Speaking at his party’s national policy forum in Gillingham this weekend Ed Milliband said that it was time for Labour to ‘take back the term Big Society’ from the Conservatives and to become again the ‘people’s party.’
His comments came at the launch of a major review of party policy headed by former Cabinet Office minister Liam Byrne that in many respects mirrors David Cameron’s mostly successful attempt to ‘detoxify’ the image of the Tories. The review will cover the party’s stance of troublesome issues such as tax, immigration and welfare and will see shadow ministers leading policy discussions with party members.
Speaking to assembled delegates Mr Milliband said the party needed to be ‘reconnected to the hopes and aspirations of the people of Britain’ and had to prove that the policy review was a genuinely open minded exercise not one run by ‘a bunch of experts gathered in a room in London’ and determined to prove their own opinions correct.
He also admitted that in government Labour had ‘got some things wrong’; try almost everything wrong from 2005 onwards Ed, and that the party had been guilty of ‘losing its way.’ Most tellingly of all he admitted that they had too often seen problems in communities and thought the answer was ‘a programme or a policy,’ sometimes the policy was right; often it wasn’t and Labour was equally often too insular to notice until it was too late.
There were more admissions from shadow Welsh Secretary Peter Hain, who will chair the policy review, the party had, he said, to be ‘a changed Labour party for the next general election’, the public had grown tired of and cynical about the New Labour project and as a result the party had ‘got a hammering’ in May and needed to learn the lessons of that experience.
All this mea culpa stuff is very nice and cathartic in its way, but it needs more than well meaning navel gazing to turn around a party that doesn’t know what its for or who it represents. The policy review and the party as a whole will stand or fall on whether or not it can turn talk into action.
It will also stand or fall on what sort of figure Ed Milliband cuts as an opposition leader, perhaps the most thankless job in British politics. Every day is a struggle not to trip on one banana thrown in your path by the media or the government, so far, I’m afraid Red Ed’s report card would read ‘could do better.’

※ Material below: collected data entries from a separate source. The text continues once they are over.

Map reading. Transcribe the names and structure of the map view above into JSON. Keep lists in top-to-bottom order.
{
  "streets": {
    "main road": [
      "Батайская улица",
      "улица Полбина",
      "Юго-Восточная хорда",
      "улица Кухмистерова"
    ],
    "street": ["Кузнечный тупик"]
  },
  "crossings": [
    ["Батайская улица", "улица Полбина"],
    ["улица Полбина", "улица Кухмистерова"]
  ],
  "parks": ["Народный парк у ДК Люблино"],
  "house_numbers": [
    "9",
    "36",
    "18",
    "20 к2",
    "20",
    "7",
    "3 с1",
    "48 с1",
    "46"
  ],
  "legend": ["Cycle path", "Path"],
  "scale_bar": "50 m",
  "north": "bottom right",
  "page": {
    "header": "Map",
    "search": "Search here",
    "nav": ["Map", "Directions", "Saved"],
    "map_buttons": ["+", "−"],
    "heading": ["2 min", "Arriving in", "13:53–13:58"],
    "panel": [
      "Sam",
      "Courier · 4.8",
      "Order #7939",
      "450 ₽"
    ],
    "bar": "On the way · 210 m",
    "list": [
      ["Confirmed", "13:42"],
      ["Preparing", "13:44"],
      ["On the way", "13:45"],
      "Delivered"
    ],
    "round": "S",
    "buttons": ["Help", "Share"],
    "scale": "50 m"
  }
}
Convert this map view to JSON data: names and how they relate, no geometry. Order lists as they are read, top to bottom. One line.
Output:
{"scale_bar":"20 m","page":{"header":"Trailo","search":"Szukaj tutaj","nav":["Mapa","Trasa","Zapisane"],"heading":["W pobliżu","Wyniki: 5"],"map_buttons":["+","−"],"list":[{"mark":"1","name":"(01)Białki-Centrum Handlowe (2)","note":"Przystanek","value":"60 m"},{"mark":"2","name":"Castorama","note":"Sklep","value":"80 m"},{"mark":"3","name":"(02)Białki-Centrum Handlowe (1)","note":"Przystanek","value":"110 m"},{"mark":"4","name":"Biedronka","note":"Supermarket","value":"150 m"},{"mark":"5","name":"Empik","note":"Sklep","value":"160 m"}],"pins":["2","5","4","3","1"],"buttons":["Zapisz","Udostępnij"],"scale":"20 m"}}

He appears awkward and earnest in public, making him a poor foil for Citizen Dave with his easy charm and has allowed the media to drag him into silly controversies about whether he plans to marry his long term partner or whether or not he has been recorded as the father on the birth certificate of his oldest child. When he comes into contact with ‘ordinary’ voters Milliband looks uncomfortable as evidenced by his bemused response to TESCO workers this week who told him they didn’t think the welfare system gave people an incentive to work.
There is also the small problem of having a shadow cabinet that seems to be pulling in two directions at once. For example shadow chancellor Alan Johnson wants to loosen the party’s ties with the unions, his leader knows only too well that he owes his position to the unions and that without their cash the party would be bankrupt.
The good news though is that despite a shaky start Ed Milliband is starting to sound like his own man at last. He cut several large donors out of the honours list and has admitted publicly that his in ‘unashamed’ about being a socialist; thank heavens for that for far too long socialism has been a naughty word in a party that would have no reason to exist without it.
Taking socialism out of mothballs and putting it at the centre of party policy might just be the saving of the Labour Party, however much their leader talks about replacing GDP with a ‘happiness index’ as a measure of national progress the spending cuts will drag the Tories and their Lib Dem accomplices to the right; that movement needs to be counterbalanced by an opposition that leans to the left, clinging to the middle ground is no longer an option.
Labour has, though, to pick the right kind of socialism, the insular, sectarian and often silly incarnation practiced by the so called ‘loony left’ is a non starter because it frightens voters because its adherents seem to rejoice in not connecting with the public mood. Ed Milliband needs to go out and talk to party members and public alike about a form of socialism that is based on the fairness deeply engrained in the British character that doesn’t hold back personal ambition only requires it to be tempered with a responsibility towards the society we all share.
It won’t be easy, the media will pillory him as being out of touch because they, as all cynics do, instinctively fear anyone with a ‘vision’; his political opponents will try to shout him down, he must ignore all this and keep on talking about what he believes is right.
If Ed Milliband really wants to make Labour the ‘people’s party’ again and to be ‘back on people’s side, back in power making the fairer, the more equal, the more just country we believe in,’ as he claimed in his speech at Gillingham he has no other choice.